Work request: Copy all lines below that use the word "avec".

Record excerpts:
----------

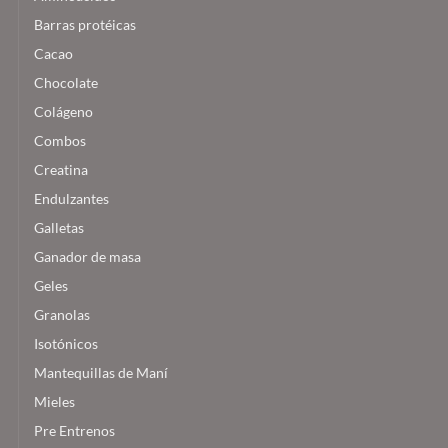
Barras protéicas
Cacao
Chocolate
Colágeno
Combos
Creatina
Endulzantes
Galletas
Ganador de masa
Geles
Granolas
Isotónicos
Mantequillas de Maní
Mieles
Pre Entrenos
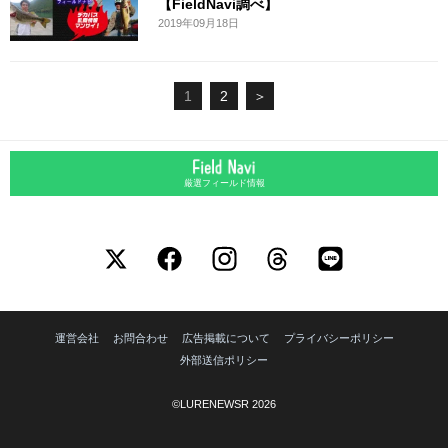
【FieldNavi調べ】
2019年09月18日
1
2
＞
厳選フィールド情報
運営会社
お問合わせ
広告掲載について
プライバシーポリシー
外部送信ポリシー
©LURENEWSR 2026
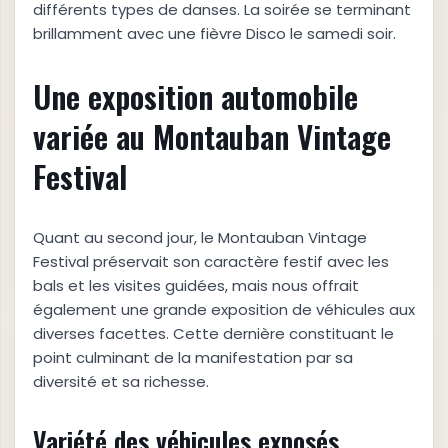
différents types de danses. La soirée se terminant
brillamment avec une fièvre Disco le samedi soir.
Une exposition automobile
variée au Montauban Vintage
Festival
Quant au second jour, le Montauban Vintage
Festival préservait son caractère festif avec les
bals et les visites guidées, mais nous offrait
également une grande exposition de véhicules aux
diverses facettes. Cette dernière constituant le
point culminant de la manifestation par sa
diversité et sa richesse.
Variété des véhicules exposés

----------

Worked solution:
brillamment avec une fièvre Disco le samedi soir.
Festival préservait son caractère festif avec les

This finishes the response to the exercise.